Mercedes-Benz, the German luxury automotive manufacturer, may have become the latest target in a growing wave of cyberattacks affecting the global automotive industry after a threat actor listed an alleged customer dataset for sale on an underground cybercrime marketplace.

The listing claims to contain approximately 130,000 customer and vehicle records in Excel and CSV file formats. The seller alleges the dataset includes customer names, addresses, city and postcode information, mobile phone numbers, email addresses, vehicle numbers, Mercedes vehicle identification details, registration records, MOT due dates, last service dates, and order or quote status information.

Ten sample records were publicly shared alongside the listing. The exposed information includes full names, UK-format phone numbers, UK postcodes, vehicle models, registration numbers, and Ministry of Transport test due dates. The nature of the records suggests the data may be connected to a Mercedes-Benz dealership or business operation in the United Kingdom.

Mercedes-Benz had not publicly confirmed the authenticity of the dataset at the time of publication.

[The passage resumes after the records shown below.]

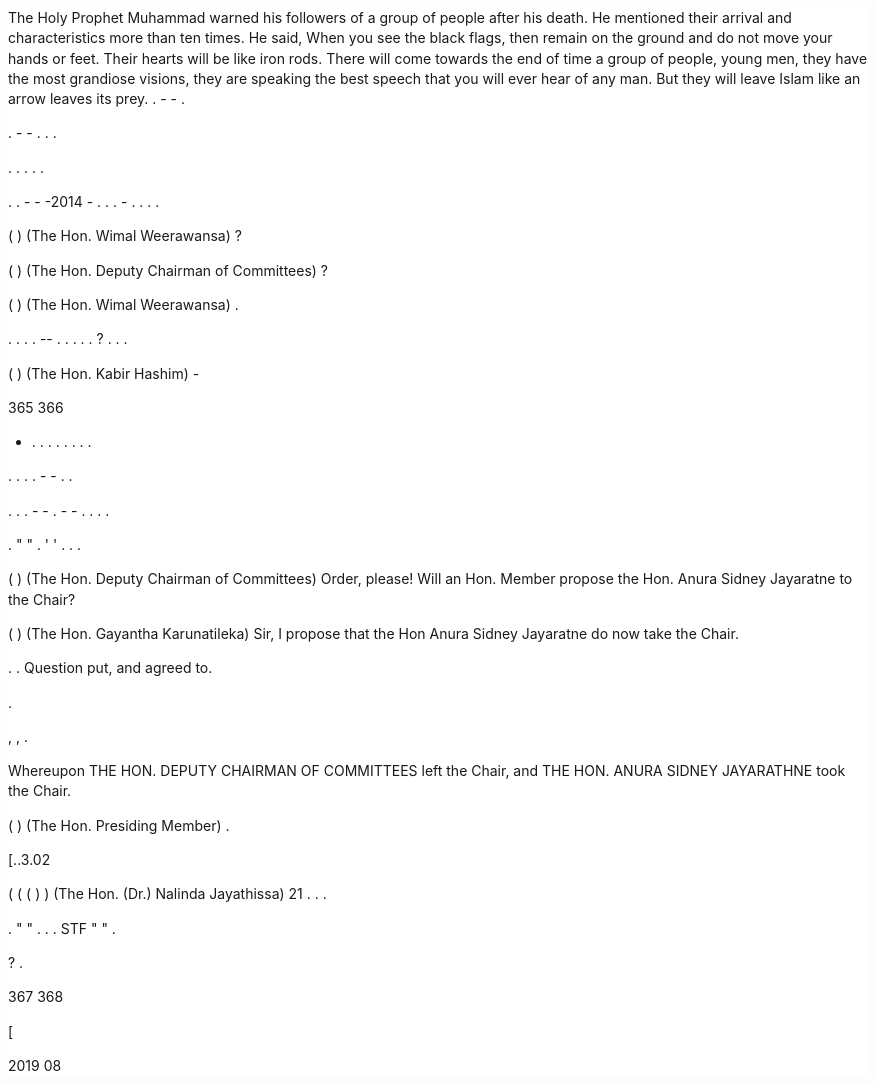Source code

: The Holy Prophet Muhammad warned his followers of a group of people after his death. He mentioned their arrival and characteristics more than ten times. He said, When you see the black flags, then remain on the ground and do not move your hands or feet. Their hearts will be like iron rods. There will come towards the end of time a group of people, young men, they have the most grandiose visions, they are speaking the best speech that you will ever hear of any man. But they will leave Islam like an arrow leaves its prey. . - - .

. - - . . .

. . . . .

. . - - -2014 - . . . - . . . .

( ) (The Hon. Wimal Weerawansa) ?

( ) (The Hon. Deputy Chairman of Committees) ?

( ) (The Hon. Wimal Weerawansa) .

. . . . -- . . . . . ? . . .

( ) (The Hon. Kabir Hashim) -

365 366

- . . . . . . . .

. . . . - - . .

. . . - - . - - . . . .

. " " . ' ' . . .

( ) (The Hon. Deputy Chairman of Committees) Order, please! Will an Hon. Member propose the Hon. Anura Sidney Jayaratne to the Chair?

( ) (The Hon. Gayantha Karunatileka) Sir, I propose that the Hon Anura Sidney Jayaratne do now take the Chair.

. . Question put, and agreed to.

.

, , .

Whereupon THE HON. DEPUTY CHAIRMAN OF COMMITTEES left the Chair, and THE HON. ANURA SIDNEY JAYARATHNE took the Chair.

( ) (The Hon. Presiding Member) .

[..3.02

( ( ( ) ) (The Hon. (Dr.) Nalinda Jayathissa) 21 . . .

. " " . . . STF " " .

? .

367 368

[

2019 08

Cybersecurity experts warn that exposed vehicle information can be exploited in a range of criminal schemes extending beyond conventional identity fraud. One of the most concerning threats involves vehicle identification number cloning, where criminals use legitimate VIN data from registered vehicles to disguise stolen cars and resell them using counterfeit documentation.

Leaked ownership and registration records can also support the creation of fraudulent registration papers and vehicle titles used in online marketplace scams. Attackers may additionally use detailed customer information to launch targeted phishing campaigns disguised as maintenance reminders, recall notices, or financing communications tailored to a victim’s exact vehicle model and service history.

Luxury vehicle owners may face elevated physical security risks as well. Data linking high-end vehicles to residential addresses could enable organized theft operations targeting premium models such as Mercedes-Benz AMG or S-Class vehicles.

The automotive industry has experienced a sustained increase in cybersecurity incidents over the past year. The 2025 Upstream automotive cybersecurity report found that cyber incidents increased by 38%, while 60% of recorded incidents had the potential to impact thousands or millions of connected vehicles. Data and privacy breaches accounted for 59% of the reported cybersecurity events.